Como no mundo inteiro, as suíças também são vítimas de violências sexuais e sexistas. De acordo com a ONG Anistia Internacional, a cada duas semanas, uma mulher é assassinada na Suíça pelo marido ou ex-companheiro. Já a definição de estupro continua até hoje considerando apenas a penetração forçada do pênis na vagina, divergindo da concepção do sexo forçado na maioria dos países da Europa.[3]
A invisibilização do trabalho reprodutivo e não remunerado aguça ainda mais essas desigualdades. Na Suíça as mulheres são responsáveis por dois terços do trabalho não pago, como o doméstico e o de cuidado com as crianças e familiares, reduzindo assim o tempo de trabalho pago.[4]
A ausência de políticas públicas consistentes de suporte materno, creches extremamente caras, licença maternidade remunerada de apenas 14 semanas e paternidade de somente 01 dia, se somam nesse cenário aumentando a vulnerabilidade das mulheres, especialmente as de menor renda e as imigrantes. Em função disso muitas mulheres “optam” por trabalhos de tempo parcial ou flexível, mais precários e mal pagos, ou ainda, se retiram do mercado de trabalho. Tudo isso se reflete nos valores das aposentadorias, com valores de mais de 30% inferiores, em média, às aposentadorias dos homens.
O impacto de se falar em greve na Suíça não é pequeno. Em 1937, trabalhadores e sindicatos assinaram um acordo denominado “Paz no Trabalho”, no qual se estabelece que as desigualdades laborais devem ser resolvidas através de negociações e não de greves, o que fez com que as greves fossem sempre mais raras de acontecer no país.[5] Ainda hoje, as(os) professora(e)s, categoria majoritariamente feminina, são proibidas de fazer greve por sua carreira ser considerada de Estado e, portanto, obrigadas a uma pretensa neutralidade.

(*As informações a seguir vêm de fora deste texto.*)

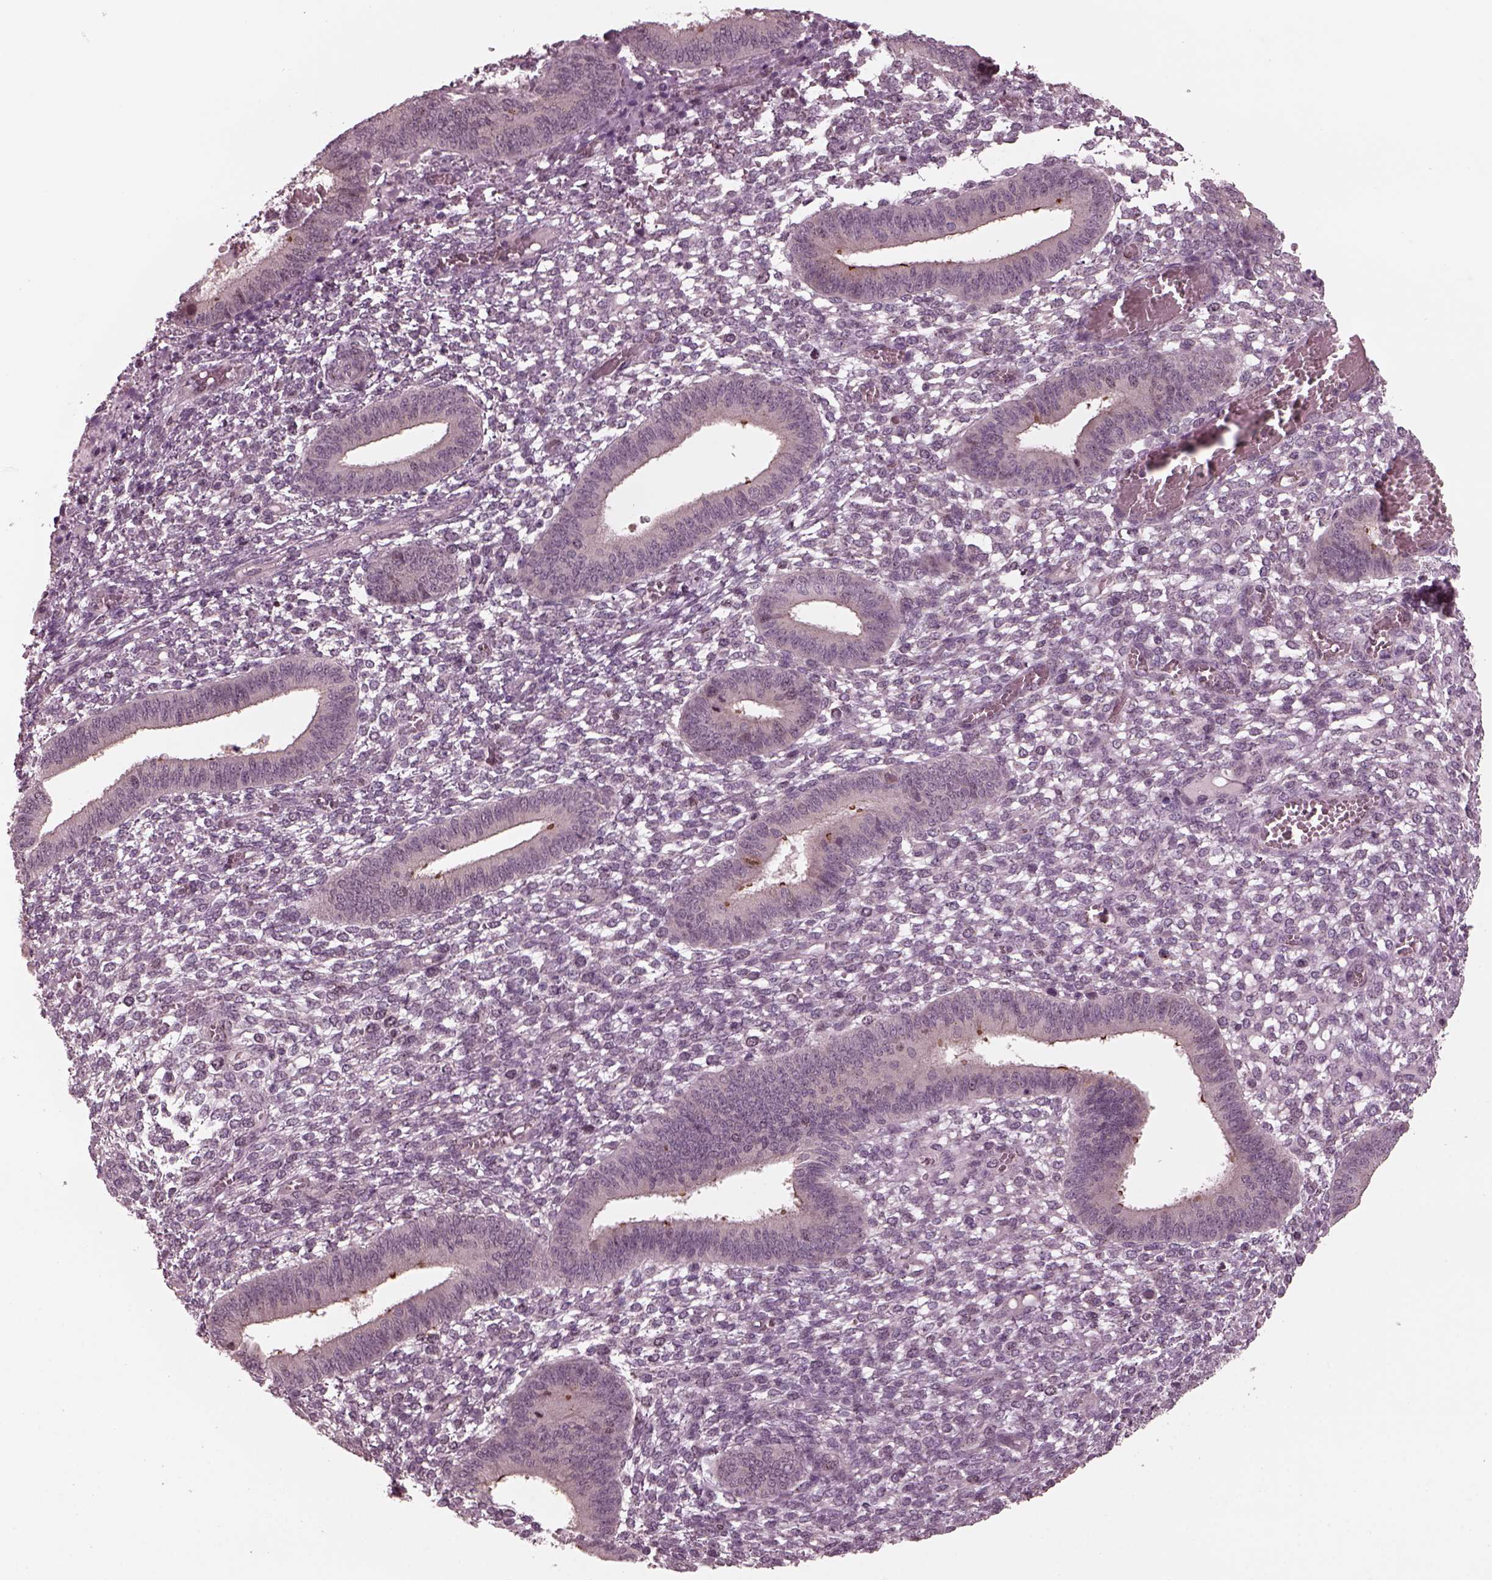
{"staining": {"intensity": "negative", "quantity": "none", "location": "none"}, "tissue": "endometrium", "cell_type": "Cells in endometrial stroma", "image_type": "normal", "snomed": [{"axis": "morphology", "description": "Normal tissue, NOS"}, {"axis": "topography", "description": "Endometrium"}], "caption": "Immunohistochemistry (IHC) photomicrograph of benign endometrium: human endometrium stained with DAB (3,3'-diaminobenzidine) shows no significant protein positivity in cells in endometrial stroma.", "gene": "SAXO1", "patient": {"sex": "female", "age": 42}}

Em 14 de junho de 1991 as mulheres suíças já haviam demonstrado sua disposição para o enfrentamento. Nesta data 500 mil mulheres paralisaram suas atividades e foram as ruas protestar, no que foi um dos maiores movimentos grevistas que o país conheceu.[6] Quase trinta anos depois voltam a se mobilizar e a movimentar o país sob o lema “É hora de dar um importante passo adiante. Como até agora não fomos ouvidas, vamos agora expressar nossas exigências em uma greve![7] Mesmo aquelas que não podem participar dos protestos foram convidadas a parar de trabalhar a partir das 15h24, que corresponde à hora em que as mulheres passam a exercer suas atividades gratuitamente em função das diferenças salariais.
Planejando já outra greve para o dia 08 de março de 2020 e se somando ao movimento que tem realizado greves de mulheres nos últimos anos em todo o mundo, reivindicam a pauta:
“No dia 14 de junho, estamos em greve. Uma greve de trabalho remunerado, uma greve de trabalho doméstico, uma greve de assistência, uma greve de estudos e uma greve de consumo. Para que nosso trabalho se torne visível, para que nossas demandas sejam compreendidas, para que a esfera pública se torne algo para todas as mulheres”[8].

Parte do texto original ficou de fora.